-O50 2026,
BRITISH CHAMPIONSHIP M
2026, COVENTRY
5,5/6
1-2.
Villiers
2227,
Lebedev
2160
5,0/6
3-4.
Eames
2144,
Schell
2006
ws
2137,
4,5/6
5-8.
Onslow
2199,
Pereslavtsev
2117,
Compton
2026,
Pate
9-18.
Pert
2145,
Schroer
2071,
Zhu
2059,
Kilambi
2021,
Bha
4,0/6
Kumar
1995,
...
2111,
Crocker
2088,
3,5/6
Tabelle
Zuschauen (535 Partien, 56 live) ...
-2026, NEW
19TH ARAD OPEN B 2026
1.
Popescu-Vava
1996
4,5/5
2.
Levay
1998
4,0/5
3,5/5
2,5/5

---*---

[What is being asked] Please give the full set of data again exactly.

[Result of the exercise]
-O50 2026,
BRITISH CHAMPIONSHIP M
2026, COVENTRY
5,5/6
1-2.
Villiers
2227,
Lebedev
2160
5,0/6
3-4.
Eames
2144,
Schell
2006
ws
2137,
4,5/6
5-8.
Onslow
2199,
Pereslavtsev
2117,
Compton
2026,
Pate
9-18.
Pert
2145,
Schroer
2071,
Zhu
2059,
Kilambi
2021,
Bha
4,0/6
Kumar
1995,
...
2111,
Crocker
2088,
3,5/6
Tabelle
Zuschauen (535 Partien, 56 live) ...
-2026, NEW
19TH ARAD OPEN B 2026
1.
Popescu-Vava
1996
4,5/5
2.
Levay
1998
4,0/5
3,5/5
2,5/5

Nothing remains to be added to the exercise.